*** EXERCISE DATA Section Begins ***

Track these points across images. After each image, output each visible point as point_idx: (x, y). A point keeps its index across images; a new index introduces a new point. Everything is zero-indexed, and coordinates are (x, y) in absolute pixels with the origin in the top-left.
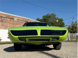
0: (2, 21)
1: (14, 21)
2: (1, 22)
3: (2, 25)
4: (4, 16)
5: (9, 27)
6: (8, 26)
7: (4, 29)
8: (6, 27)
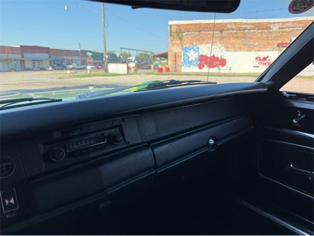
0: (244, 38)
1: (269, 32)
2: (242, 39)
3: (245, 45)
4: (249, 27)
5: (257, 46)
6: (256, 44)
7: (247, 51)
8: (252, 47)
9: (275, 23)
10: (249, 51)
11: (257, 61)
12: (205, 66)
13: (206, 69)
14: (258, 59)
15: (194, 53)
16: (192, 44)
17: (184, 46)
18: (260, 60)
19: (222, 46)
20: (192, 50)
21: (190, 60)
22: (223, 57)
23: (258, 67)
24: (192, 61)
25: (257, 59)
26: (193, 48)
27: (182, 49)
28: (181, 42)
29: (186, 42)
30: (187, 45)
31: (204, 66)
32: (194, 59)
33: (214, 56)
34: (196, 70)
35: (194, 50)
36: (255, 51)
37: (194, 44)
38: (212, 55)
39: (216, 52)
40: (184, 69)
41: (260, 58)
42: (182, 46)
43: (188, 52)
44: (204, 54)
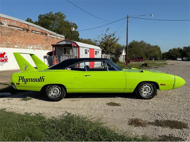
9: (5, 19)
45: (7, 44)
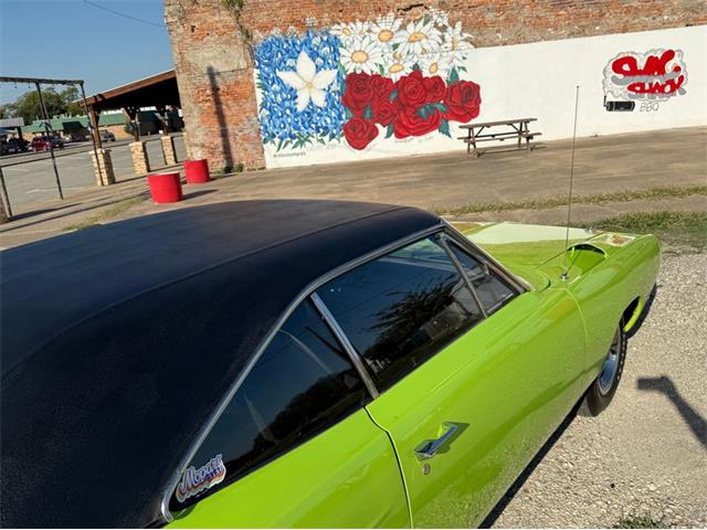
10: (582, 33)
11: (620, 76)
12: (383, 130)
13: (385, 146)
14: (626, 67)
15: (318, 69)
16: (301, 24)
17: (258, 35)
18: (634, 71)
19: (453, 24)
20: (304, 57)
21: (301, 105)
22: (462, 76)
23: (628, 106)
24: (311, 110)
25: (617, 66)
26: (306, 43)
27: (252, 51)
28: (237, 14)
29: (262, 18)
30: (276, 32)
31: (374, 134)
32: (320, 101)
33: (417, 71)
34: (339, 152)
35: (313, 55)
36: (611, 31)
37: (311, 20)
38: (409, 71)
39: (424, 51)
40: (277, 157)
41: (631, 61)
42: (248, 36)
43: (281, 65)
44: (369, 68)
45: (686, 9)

*** EXERCISE DATA Section Ends ***

PROBLEM DESCRIPTION:
Copy exactly, and only, the lines from the first line of the material through the line that contains "24: (192, 61)", both ends kept; no pictures.

OUTPUT OF THE EXERCISE:
Track these points across images. After each image, output each visible point as point_idx: (x, y). A point keeps its index across images; a new index introduces a new point. Everything is zero-indexed, and coordinates are (x, y) in absolute pixels with the origin in the top-left.
0: (2, 21)
1: (14, 21)
2: (1, 22)
3: (2, 25)
4: (4, 16)
5: (9, 27)
6: (8, 26)
7: (4, 29)
8: (6, 27)
0: (244, 38)
1: (269, 32)
2: (242, 39)
3: (245, 45)
4: (249, 27)
5: (257, 46)
6: (256, 44)
7: (247, 51)
8: (252, 47)
9: (275, 23)
10: (249, 51)
11: (257, 61)
12: (205, 66)
13: (206, 69)
14: (258, 59)
15: (194, 53)
16: (192, 44)
17: (184, 46)
18: (260, 60)
19: (222, 46)
20: (192, 50)
21: (190, 60)
22: (223, 57)
23: (258, 67)
24: (192, 61)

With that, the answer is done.